Data rows:
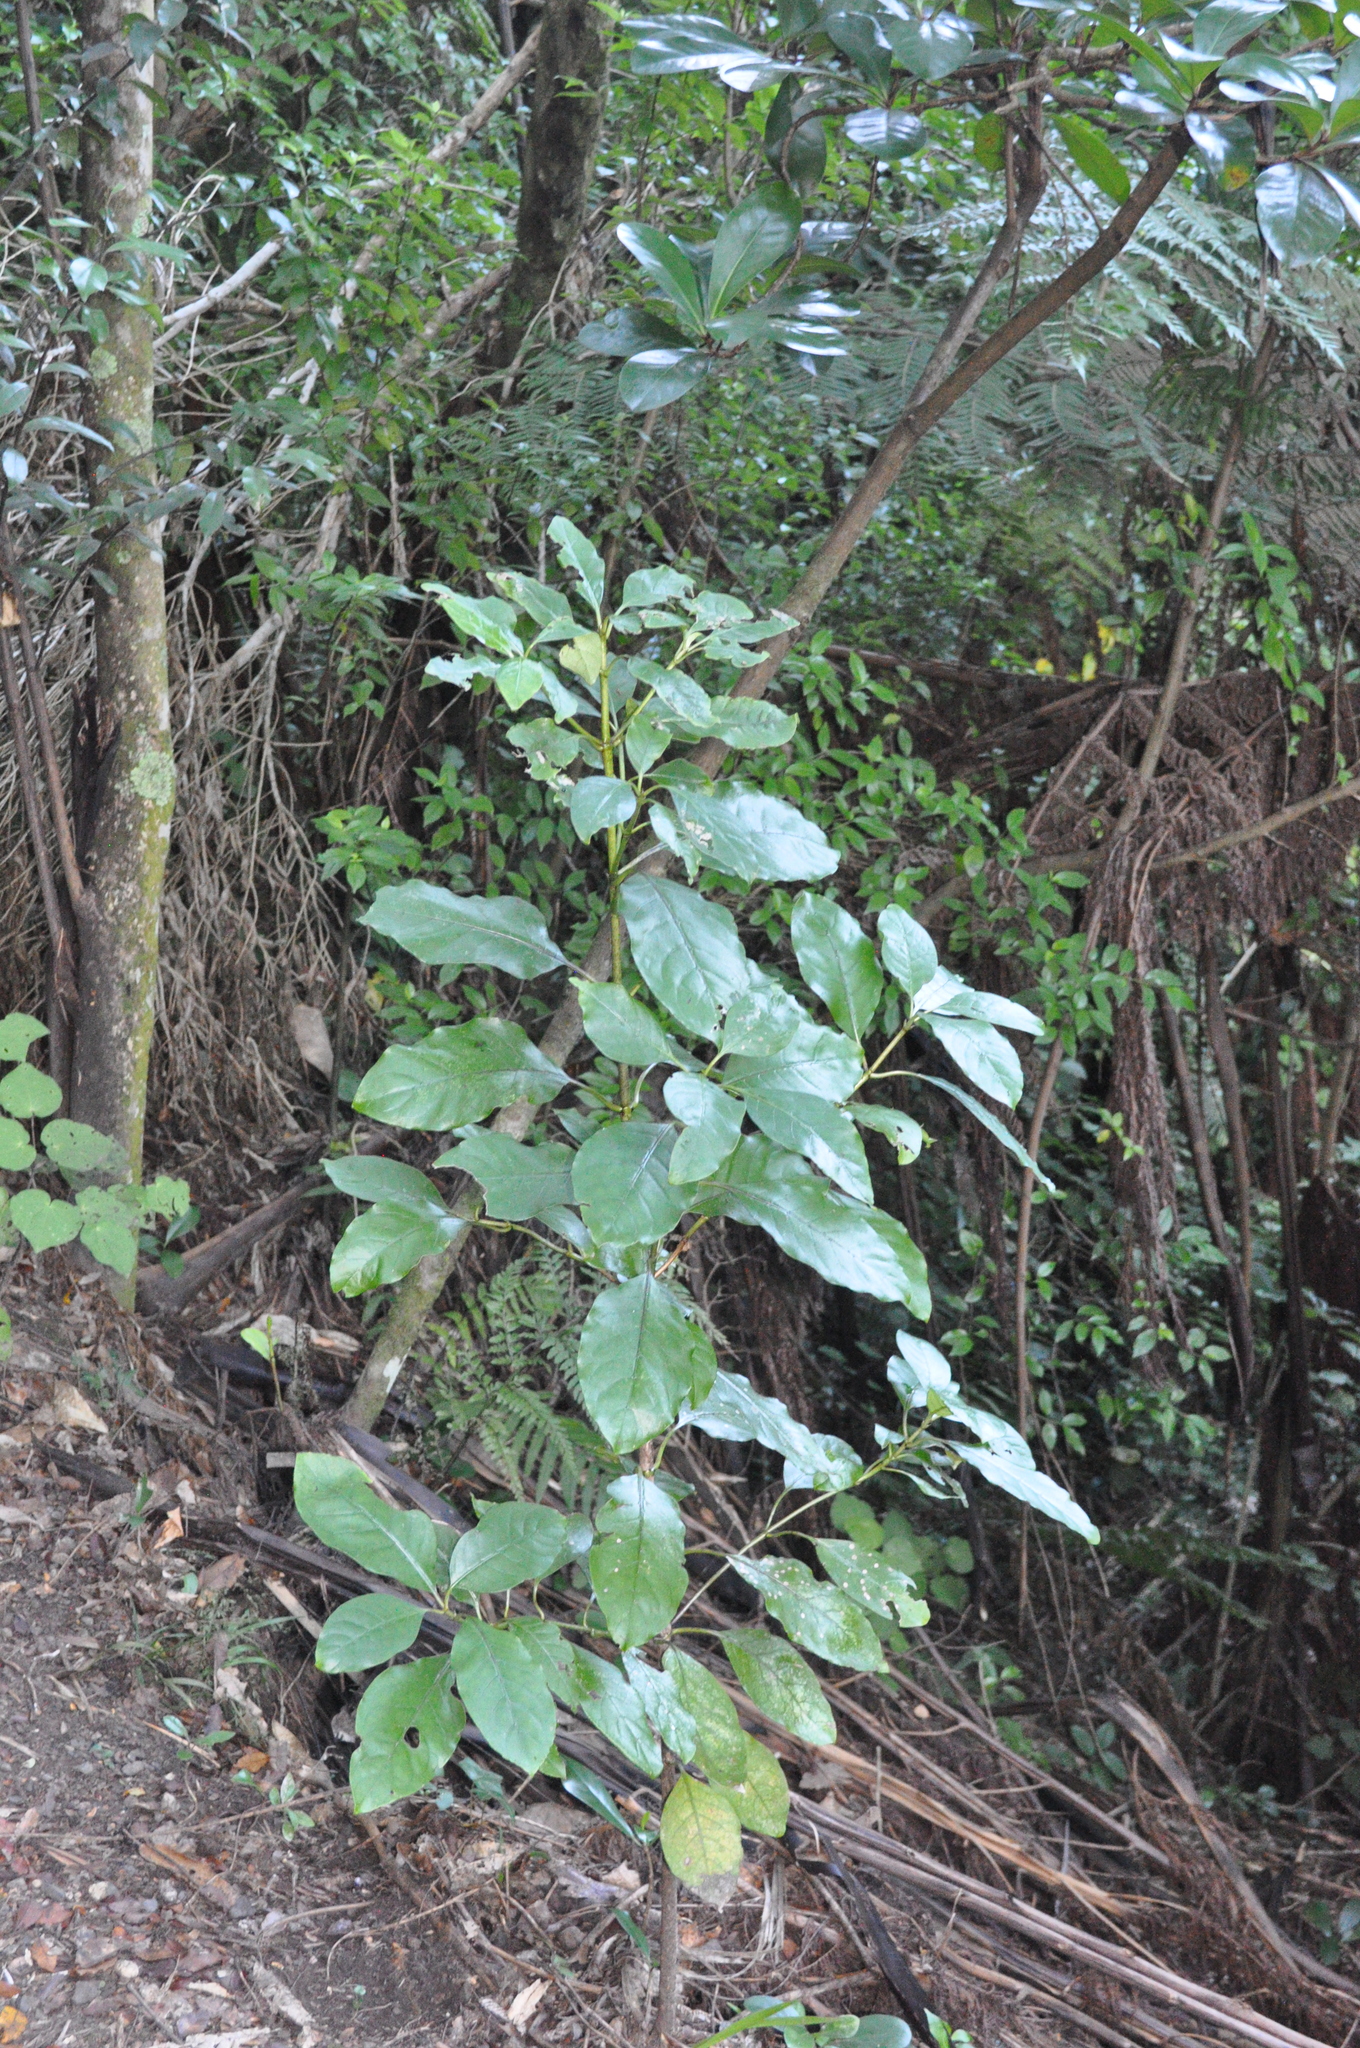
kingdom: Plantae
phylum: Tracheophyta
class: Magnoliopsida
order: Gentianales
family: Rubiaceae
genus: Coprosma
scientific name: Coprosma autumnalis
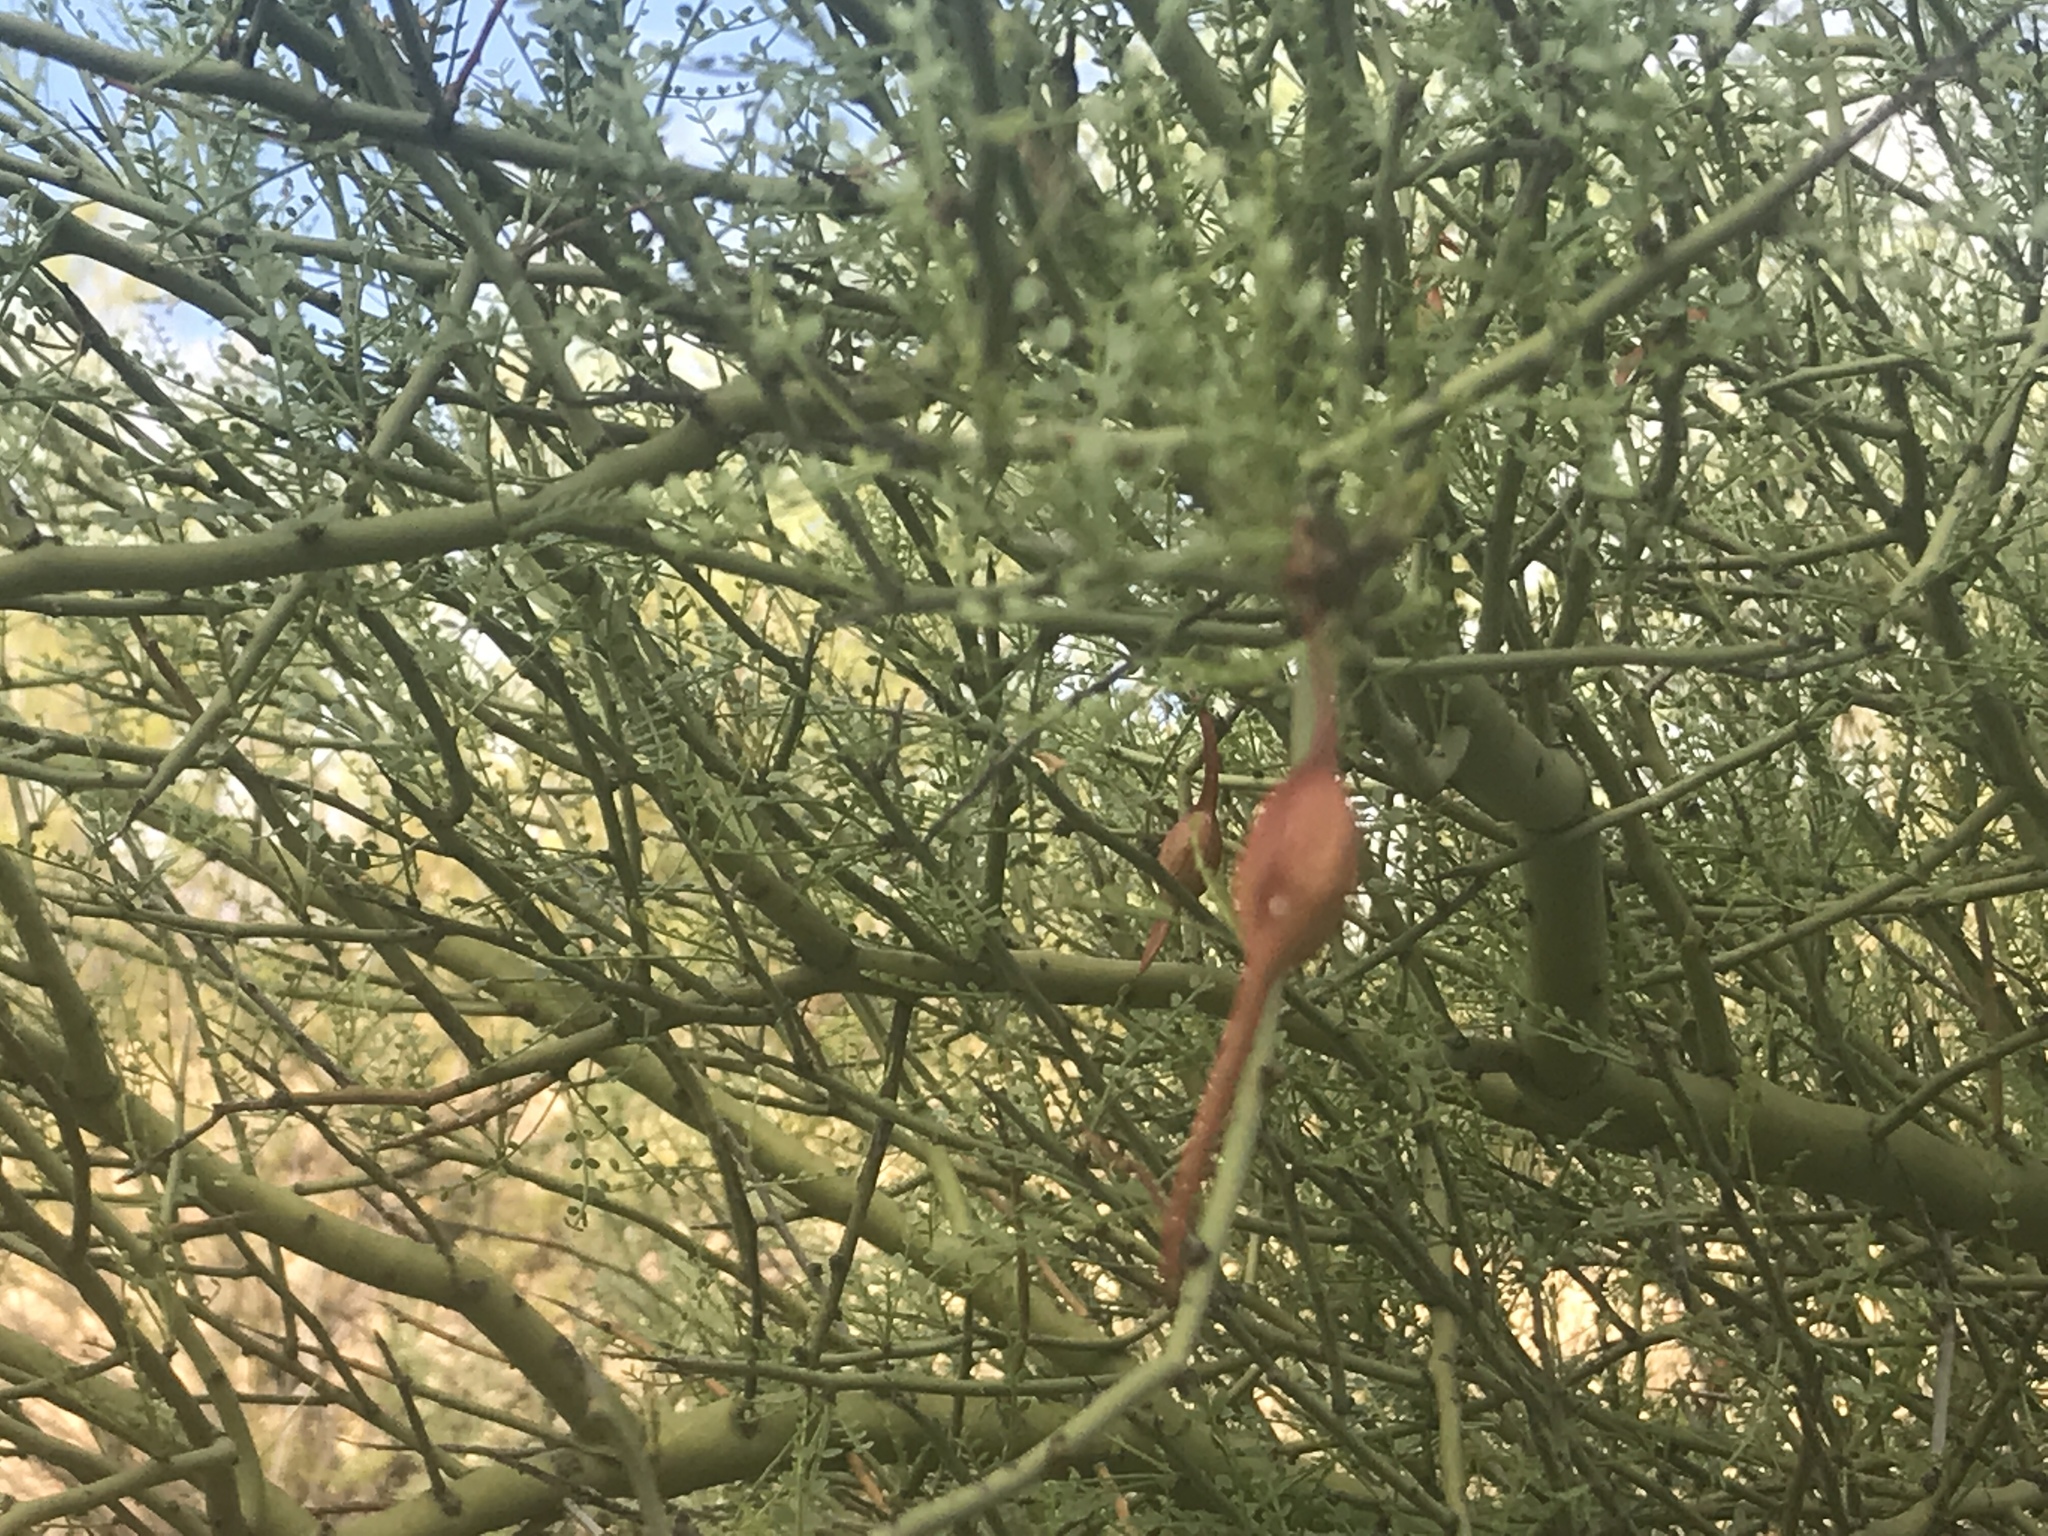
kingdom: Plantae
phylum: Tracheophyta
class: Magnoliopsida
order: Fabales
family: Fabaceae
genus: Parkinsonia
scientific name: Parkinsonia microphylla
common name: Yellow paloverde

What is asked: Set down the naming lines of both records above word for word, without the pictures.

Final result:
kingdom: Plantae
phylum: Tracheophyta
class: Magnoliopsida
order: Gentianales
family: Rubiaceae
genus: Coprosma
scientific name: Coprosma autumnalis
kingdom: Plantae
phylum: Tracheophyta
class: Magnoliopsida
order: Fabales
family: Fabaceae
genus: Parkinsonia
scientific name: Parkinsonia microphylla
common name: Yellow paloverde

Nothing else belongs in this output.